Bei „Seek Relief from the Horror“ geht es darum, den erlittenen Stress abzubauen. Hier wird klar, dass der Horror des Spiels nicht nur auf die Aliens beschränkt ist. Ohne die vorgeschlagenen Sicherheitstools sollte dieser Spielzug besser nicht ausgeführt werden, denn er umfasst ein sehr breites Spektrum an zwischenmenschlichem Horror.
In einem Sci-Fi-Horrorspiel darf auch die Ausrüstung samt Bewaffnung nicht fehlen. Wie bei „Forged in the Dark“-Spielen üblich, wird die Ausrüstung zusammen mit der Beweglichkeit und Tragfähigkeit der Charaktere mittels eines Punktesystems geregelt. Wie die Ausrüstung funktioniert wird über Tags definiert. Alles nicht neu, aber durchaus effektiv für den angestrebten Spielstil.
Hinweise zur Spielleitung
Auf 2 Seiten findet sich der Abschnitt für Spielleiter*innen. Kurz und knackig sind hier Hinweise zu Abenteuerstruktur, Abenteuerideen, Vertiefungen in die Stressmechanik und wie und wann Spielzüge angewendet werden sollten zu finden. Wer ähnliche Spiele kennt kommt damit zurecht, für Einsteiger*innen ist das allerdings sehr wenig.

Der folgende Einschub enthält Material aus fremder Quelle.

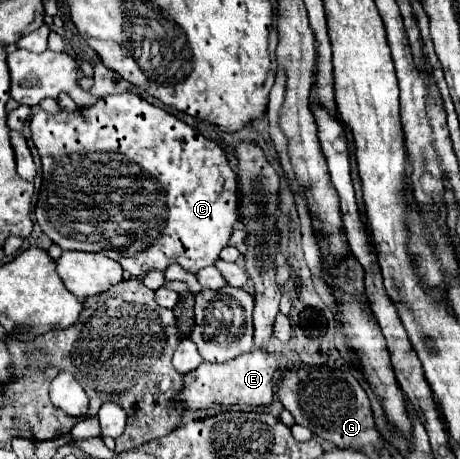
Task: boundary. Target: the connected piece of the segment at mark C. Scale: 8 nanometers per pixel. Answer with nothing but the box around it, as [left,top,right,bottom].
[31,92,237,276]

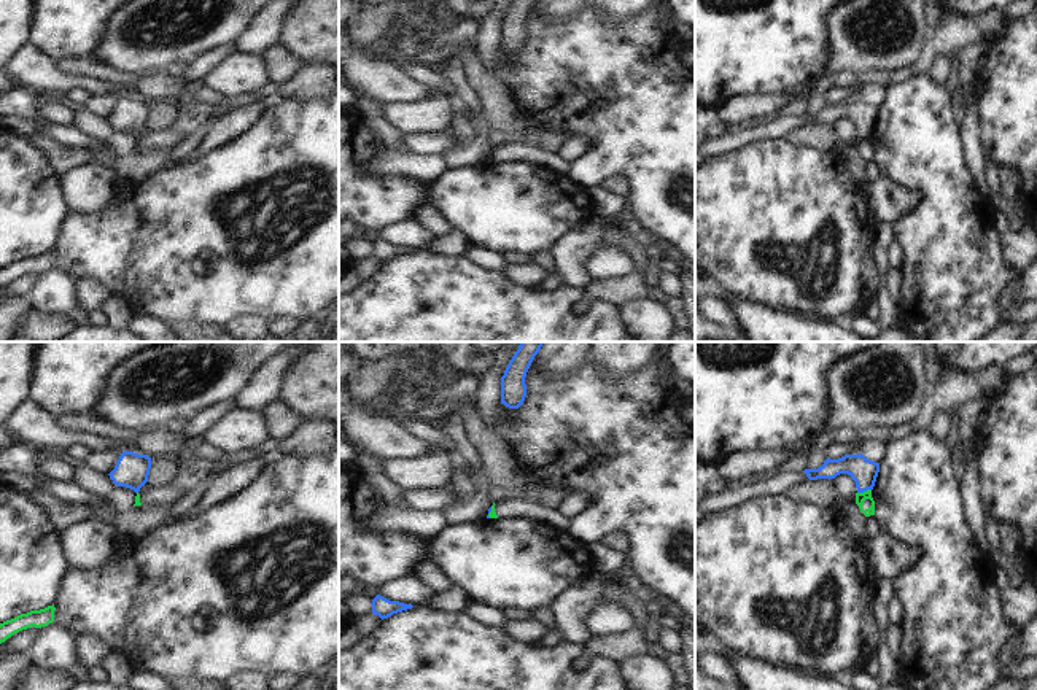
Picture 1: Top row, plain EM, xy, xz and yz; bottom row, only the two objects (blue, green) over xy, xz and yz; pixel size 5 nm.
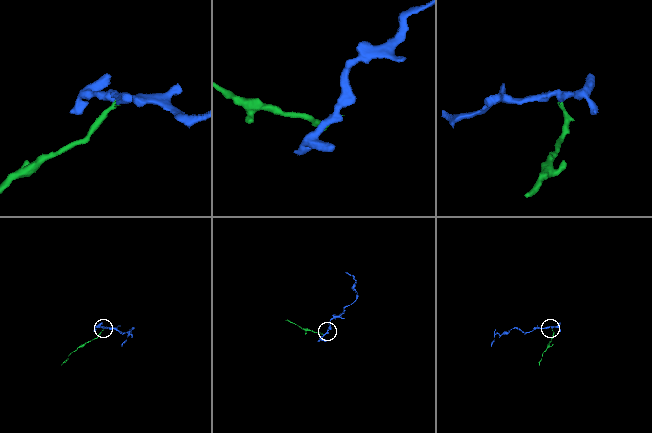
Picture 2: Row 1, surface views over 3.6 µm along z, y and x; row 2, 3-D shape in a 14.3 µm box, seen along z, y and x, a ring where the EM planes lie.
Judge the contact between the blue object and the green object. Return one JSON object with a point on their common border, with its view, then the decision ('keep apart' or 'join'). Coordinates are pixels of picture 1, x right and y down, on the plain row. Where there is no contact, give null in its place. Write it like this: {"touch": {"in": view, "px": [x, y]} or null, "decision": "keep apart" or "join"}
{"touch": {"in": "yz", "px": [864, 134]}, "decision": "keep apart"}

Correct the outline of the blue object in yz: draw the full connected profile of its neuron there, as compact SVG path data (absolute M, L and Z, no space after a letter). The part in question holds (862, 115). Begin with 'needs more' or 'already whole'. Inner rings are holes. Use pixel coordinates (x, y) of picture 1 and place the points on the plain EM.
already whole; M862 97L845 99L838 103L827 102L821 111L805 113L803 116L810 124L835 122L840 118L848 118L856 126L857 137L864 137L873 134L880 108L867 103Z

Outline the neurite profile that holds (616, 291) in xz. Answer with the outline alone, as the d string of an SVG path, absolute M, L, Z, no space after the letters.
M638 272L611 280L592 280L584 288L584 296L574 304L574 312L581 315L595 302L608 302L620 308L625 302L646 297L644 277Z

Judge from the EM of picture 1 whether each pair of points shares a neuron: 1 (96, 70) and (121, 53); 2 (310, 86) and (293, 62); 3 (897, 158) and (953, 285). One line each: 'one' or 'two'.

Wer die Gauntlet-Community kennt oder viel Erfahrung mit ähnlichen Spielen, etwa Powered by the Apocalypse oder „Forged in the Dark“-Hacks hat, wird diesem Regelwerk viele sehr intensive One-Shots entlocken können. Doch für andere Spielleiter*innen wird es wohl schwieriger und es kann einige Zeit dauern, bis Alien Dark zu einem runden Spielerlebnis wird. Auch zum Setting an sich findet sich hier keine Erklärung. Wer also Alien Dark spielen will, sollte sich einige der Filme anschauen oder eine der zahlreichen Zusammenfassungen. Diese sind unter anderem auf Plattformen wie YouTube zu finden.
Alien Dark von Alun Rees ist als PDF kostenlos über Itch.io erhältlich. Wie für die Gauntlet-Community üblich, stehen auch für Alien Dark mehrere ungeschnittene Actual-Play-Videos auf YouTube bereit. Eines davon ist direkt auf der Itch.io-Seite aufgeführt.
Die Gauntlet-Community
The Gauntlet ist eine Rollenspiel-Community, die sich verstärkt mit Indie-Rollenspielen, Erzählspielen und OSR beschäftigt. Dazu gehören ein Blog, mehrere Podcasts, Actual-Play-Videos und eigene Rollenspiel-Publikationen wie Hearts of Wulin oder das Trophy RPG. Außerdem gibt es ein Gauntlet-Forum sowie eine Plattform zum Online-Spielen, über die täglich etliche Spielrunden angeboten werden. Über eine Patreon-Seite ist unter anderem das monatliche Codex Magazine erhältlich. Auch viele internationale Rollenspiel-Designer*innen bewegen sich im Umfeld der Gauntlet-Community.
Dieser Artikel entstand in Zusammenarbeit mit SalamanderJames, der auch selbst Mitglied der Gauntlet-Community ist und deren Spielkultur gut kennt.